--- Alıntılanan Metin ---
------------

Dul Balkonu neymiş, Moby Dick Masalı ve Balina Müzesi İlişkisi, Adalar Ekonomisi …
Boston sayfiyesi Nantucket ve Martha’s Vineyard adalarında gitmişken adetim olduğu üzere çevre, kültür ve sanat goyaladım. Bir gün de olsa tatil yaptım. Nasıl mı? Özetledim size, sıkılmazsınız umarım. Aslında ülkemizde yerel güzelliklerimizi nasıl değerlendirelim, canlandıralım hususunda yerel ekonomiye bir örnek. Şüphesiz biz bu konuda çok başarılıyız. Ama görgümüzü arttırmak her daim faydalıdır.
*GOYA: “Gez Oturma Yerinde Artık” sözcüklerinin akrostişidir. İşlemin, prosesin, fonksiyonun gerçekleştiği yerde öğrenmek, denetlemek maksadıyla bulunmak için periyodik geziler yapmak düsturumuzun simgesidir.
Geçenlerde Boston’da Harvard Sabri Ülker Merkezi’nde yaptığımız inceleme gezisi sonrası pladis Liderler Toplantısına katılmak için Boston sayfiyesi olan Nantucket ve Martha’s Vineyard adalarına da uğradım. Gitmişken adetim olduğu üzere çevre, kültür ve sanat da goyaladım. Tabii adalara gidiş gelişimde yelkenden istifade ettim. Kuzey Atlantiğin yazın bile serin olan bu köşesinde bir günde dört mevsim yaşadım. 60 mil hızla esen rüzgara karşı tedbirimiz ancak tüm yelkenleri indirip sinmek oldu.
Boston ‘un bulunduğu Massachussets eyaletinde Cape Burnu’nda 34 ada varmış ve bunlardan en ünlüleri, sayfiye olarak kullanılanları Nantucket ve Martha’s Vineyard. Bunlar büyük adalar değil Nantucket 22.6 km uzunluğunda ve 5.5 km genişliğinde 125 km kare, nispeten küçük bir ada. Martha’s Vineyard ise onun en fazla iki katı büyüklüğünde. Yeri gelmişken ekleyeyim. Massachusetts ismi 1581-1661 yılları arasında yaşamış bir kızılderili kabile reisi Massasoit’den geliyormuş. Bir kızılderili dili olan Algonkincede “Massadchu-es-et”, “büyük tepenin yanı” ya da “büyük tepenin yanındaki küçük yer” anlamına geliyormuş.

------------

--- Verilen Kayıtlar ---
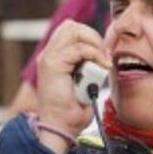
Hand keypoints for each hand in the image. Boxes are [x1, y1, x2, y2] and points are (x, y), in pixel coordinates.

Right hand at [34, 21, 111, 151]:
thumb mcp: (83, 83)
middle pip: (72, 26)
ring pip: (74, 31)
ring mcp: (49, 58)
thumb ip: (88, 67)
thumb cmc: (71, 111)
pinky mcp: (53, 65)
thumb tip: (103, 57)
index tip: (104, 54)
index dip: (89, 37)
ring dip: (94, 43)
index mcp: (54, 58)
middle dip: (93, 36)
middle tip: (104, 55)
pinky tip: (103, 66)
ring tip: (102, 60)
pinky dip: (95, 55)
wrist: (59, 127)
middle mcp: (48, 54)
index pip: (71, 31)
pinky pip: (79, 49)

------------

--- Görev Hakkında ---
Nantucket ve Martha's Vineyard adalarına yapılan geziyi anlatan metni kaldığı yerden sürdürünüz.

--- Alıştırma Sonucu ---
Nantucket adasını neredeyse yürüyerek dolaşmanız mümkün. Nantucket adı 16. yüzyıldan itibaren bölgede yaşadığı bilinen Wampanoag’ların dilinden geliyormuş, anlamı “çok uzaktaki ada” olduğu söyleniyor. Adaya ayak bastığınızda tipik Amerikan sayfiye evleri sizi karşılıyor.
Ada çok bakımlı, oldukça yeşil, istediğiniz gibi inşaat yapıp kafanıza göre mağaza açabildiğiniz yer değil. Zincir markalara izin verilmiyor. Tek istisna 6.5 milyon dolara bir bina alarak mağaza açan Ralph Lauren. Rivayete göre adada eskiden beri ev sahibi olduğu için bu izin verilmiş.
Adanın merkezinde dükkanların çoğu yerel marka, ev aldığınızda da ada konseyinin oluşturduğu bir fona, evin fiyatının bir yüzdesini yatırıyorsunuz, o para da adanın yeşillenmesi ve bakımı için harcanıyor. Adada şu anda en düşük fiyatlı ev 2.5 milyon dolardan başlıyormuş.
Bir Nantucket klasiği ise aşağıda fotoğrafını koyduğum evin damındaki balkonlar. Bunların zamanında niye kullanıldığına dair iki görüş var. Bunların birincisi 19’uncu yüzyılda kadınlar sefere çıkan kocalarının gemilerinin dönüşünü bu balkonlara çıkıp gözlerlermiş. Zaman içinde seferden dönmeyen gemiciler için bu balkonlar Dul Balkonu olarak isimlendirilmiş. İkincisi ise o zamanlar çok sorun olan şömine bacalarının alev almasına yönelik olarak bacaların bakımı için yapıldıkları...
(https://www.wsj.com/articles/widows-walks-raise-the-roof-11614870923)
Adada balina avcılığı 17. yüzyılda başlamış ve 20. yüzyıla kadar sürmüş. Ada, bir dönem dünya balinacılığının başkenti sayılmış. Çocukluğunda herkes Moby Dick’i okumuş ya da okutulmuştur. İşte Herman Melville, Moby Dick’i yazarken Nantucket çıkışlı balina avcı gemisi Essex’in başına gelen olaylardan ilham almış.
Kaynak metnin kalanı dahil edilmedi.